### Exercise details
Copy the lines starting at the one containing "Conventions: OpenCV camera" and ending at the one containing "0.014684, 0.169361, 0.719151]]", swapping "median" for "mean" and changing nothing else.

### Records shown
****
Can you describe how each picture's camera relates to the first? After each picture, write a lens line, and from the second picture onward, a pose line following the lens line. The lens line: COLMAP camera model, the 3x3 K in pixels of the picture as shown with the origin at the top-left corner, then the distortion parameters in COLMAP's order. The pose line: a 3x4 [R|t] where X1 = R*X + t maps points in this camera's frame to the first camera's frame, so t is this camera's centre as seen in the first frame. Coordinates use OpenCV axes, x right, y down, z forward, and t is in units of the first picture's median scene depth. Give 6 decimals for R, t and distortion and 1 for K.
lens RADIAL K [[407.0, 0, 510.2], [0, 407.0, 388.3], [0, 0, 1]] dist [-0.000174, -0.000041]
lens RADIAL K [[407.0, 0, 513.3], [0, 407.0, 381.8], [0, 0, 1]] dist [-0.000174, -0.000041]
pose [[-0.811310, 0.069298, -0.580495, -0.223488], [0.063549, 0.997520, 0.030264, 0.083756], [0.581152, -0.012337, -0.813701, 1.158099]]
****
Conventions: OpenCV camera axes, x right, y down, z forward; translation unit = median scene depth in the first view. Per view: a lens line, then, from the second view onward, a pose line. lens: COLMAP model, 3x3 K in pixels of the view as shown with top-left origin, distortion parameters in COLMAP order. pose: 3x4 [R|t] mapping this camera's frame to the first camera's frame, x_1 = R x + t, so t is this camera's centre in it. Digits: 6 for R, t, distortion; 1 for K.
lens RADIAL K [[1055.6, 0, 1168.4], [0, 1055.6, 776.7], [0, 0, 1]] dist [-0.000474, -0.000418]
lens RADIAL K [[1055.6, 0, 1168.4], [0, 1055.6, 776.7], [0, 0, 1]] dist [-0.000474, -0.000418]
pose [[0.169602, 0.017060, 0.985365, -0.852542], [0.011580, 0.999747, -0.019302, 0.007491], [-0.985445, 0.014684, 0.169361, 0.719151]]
****
### Exercise solution
Conventions: OpenCV camera axes, x right, y down, z forward; translation unit = mean scene depth in the first view. Per view: a lens line, then, from the second view onward, a pose line. lens: COLMAP model, 3x3 K in pixels of the view as shown with top-left origin, distortion parameters in COLMAP order. pose: 3x4 [R|t] mapping this camera's frame to the first camera's frame, x_1 = R x + t, so t is this camera's centre in it. Digits: 6 for R, t, distortion; 1 for K.
lens RADIAL K [[1055.6, 0, 1168.4], [0, 1055.6, 776.7], [0, 0, 1]] dist [-0.000474, -0.000418]
lens RADIAL K [[1055.6, 0, 1168.4], [0, 1055.6, 776.7], [0, 0, 1]] dist [-0.000474, -0.000418]
pose [[0.169602, 0.017060, 0.985365, -0.852542], [0.011580, 0.999747, -0.019302, 0.007491], [-0.985445, 0.014684, 0.169361, 0.719151]]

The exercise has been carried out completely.